Alma Haser was born in Germany and grew up in squat (a former matchstick factory). With both parents full-time artists, Alma was surrounded by art and creativity - an environment she believes was fundamental to her thinking towards her current practice. She has made her name in contemporary photography by using techniques normally associated with craft, such as weaving, folding, cutting, stitching, and painting. 

Since her work The Ventriloquist gained critical acclaim, Alma Haser has been surprising her audience with her signature aesthetic. In her recent project, Within 15 Minutes, the German photographer moves away from the conventional 2D photographic image to create jigsaw puzzle-based portraits and segments images into 1000-piece puzzles by hand. 

Alma takes over our Instagram feed for the week (September 8 to 14) with two of her series Within 15 Minutes and Cosmic Surgery.

Why do you take pictures? 

Because I feel like that's how I can express myself. I'm quite dyslexic and feel like that's my way of saying things. I've always been a visual person. Art is very important to me.

You are associated with Firecracker, a supportive network for female photographers worldwide. What has belonging to this community brought to your photographic practice?  

It's brought a sense of connection to be part of a bigger group. I don’t do or see a huge amount of the other members of Firecrackers, but recently one fellow photographer had come to visit my studio in Hastings. It was lovely to get to know so many other creative photographers who all share a similar passion. It's also interesting to see how we can spur each other on and inspire one another. 

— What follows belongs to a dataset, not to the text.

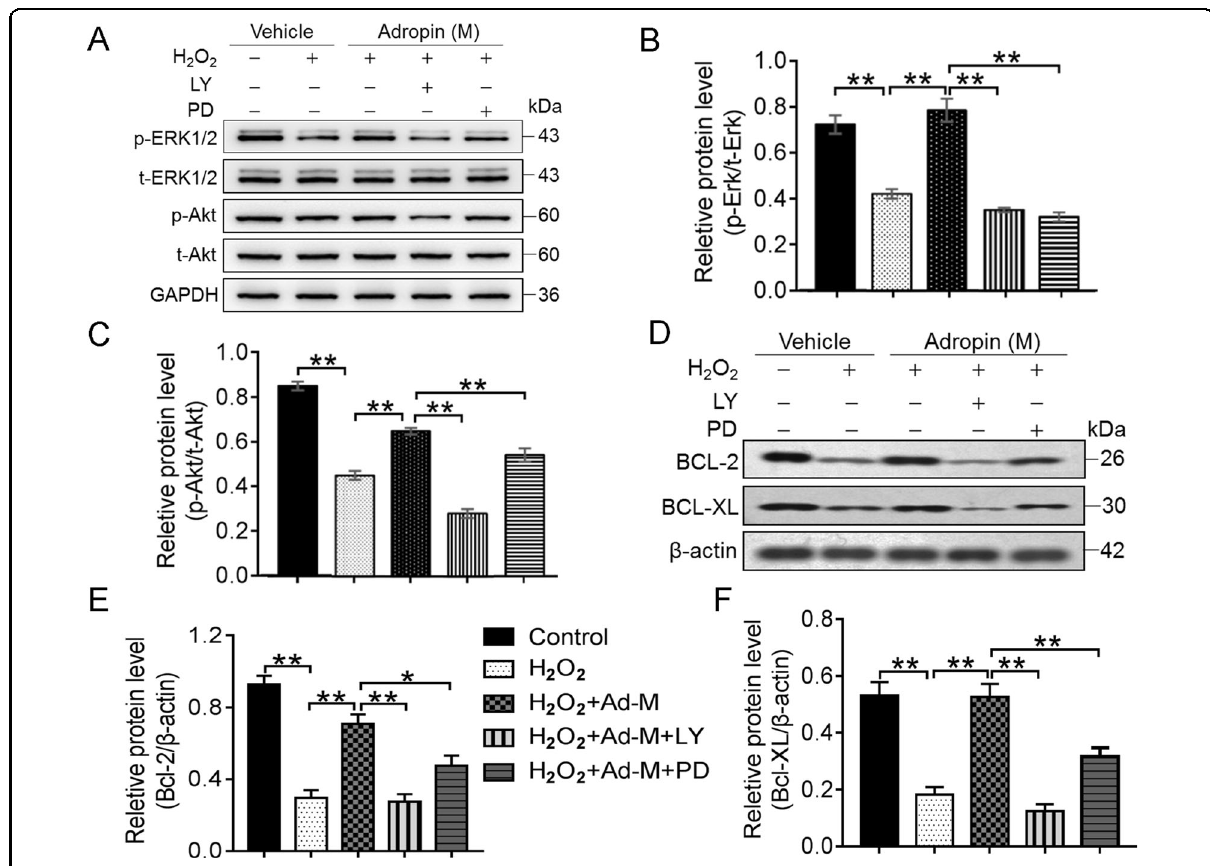
Fig. 1 In vitro antiapoptotic effects on H 2 O 2 -induced apoptosis of bone marrow MSCs by adropin through activating the PI3K/Akt and ERK1/2 pathways. The antiapoptotic proteins BCL-2 and BCL-XL, and both total and phosphorylation levels of Akt and ERK1/2 were assessed in H 2 O 2 -injured MSCs by western blotting. Typical graphs of western blotting were shown in ( A , D ). B , C , E , F Quantitative western blotting analysis. MSCs Mesenchymal stem cells. H 2 O 2 Hydrogen peroxide. Ad-M Moderate dose of adropin (25 ng/ml). LY LY294002. PD PD98059. p- Phosphorylation. t- Total. ERK1/2 Extracellular regulated protein kinase 1/2. PI3K Phosphatidylinositol 3-kinase. BCL-2 B-cell lymphoma-2. BCL-XL B-cell lymphoma-extra large. * p < 0.05; ** p <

'The image is important, but it is the starting point in photography' says Dayanita Singh. This idea could be linked to your practice. What are your thoughts on this quote?

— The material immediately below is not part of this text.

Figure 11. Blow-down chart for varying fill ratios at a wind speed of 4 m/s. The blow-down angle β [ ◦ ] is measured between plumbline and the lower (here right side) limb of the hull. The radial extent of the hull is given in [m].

Yes I love this quote. For me the photograph is the backbone to my practice, something I use both to start and finish pieces. The start is always the photograph which I can then use to create the wider body of work. 

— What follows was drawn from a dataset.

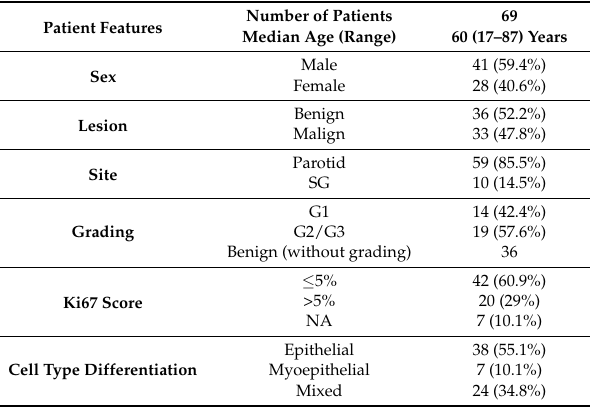
Table 1. Main Clinical-Pathological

You say, 'One of the things I love about my twin puzzles series is that I never know how they will turn out until I actually start swapping the pieces. How jumbled up or recognizable they will be.' What's more important to your personal practice, the concept or the process? 

It depends on the project, but obviously I'm obsessed with making things so the process is very important to me. Sometimes I'll come up with a process first and then realize what it means – helping the project fall into place.

Has Instagram taught you anything about your work? 

I used to use Instagram as a sort of blog. I'd post my work in progress pieces which I could then look back on. When I started to gain quite a few followers I changed the identity of my feed slightly. I don’t want to use Instagram as a place of acceptance but I do sometimes find myself waiting to see peoples' reactions once I've posted something new. I try not to take it too seriously now. 

We're featuring two of your series on our Instagram feed this week, Within 15 Minutes and Cosmic Surgery - both projects rooted in portraiture. What does a portrait need to bring to its audience for it to be compelling? 

Intrigue and mystery need to be strong. It's far more interesting to look at a portrait which doesn't tell you everything all at once.

You seem to create a lot of artwork for musicians, what do you think it is about your style that appeals?

My style's quite graphic but also grainy and ageless which seems to speak to musicians. I think my use of bold colors and that I disguise and manipulate their faces using various paper techniques comes into play too. Creating music artwork can be a lot freer than commissioned portrait photography, it's a great way to experiment and try out new ideas. 

You've won a number of awards and have had numerous group and solo exhibitions. What's next for your photography?

I'm currently working on a new series of work based on films my father took of me and my brother for eight years. I'm using them as a way to explore memory, using new techniques such as cross-stitch. But after having a child of my own time is a tricky thing to come by so this project may take longer than others to make!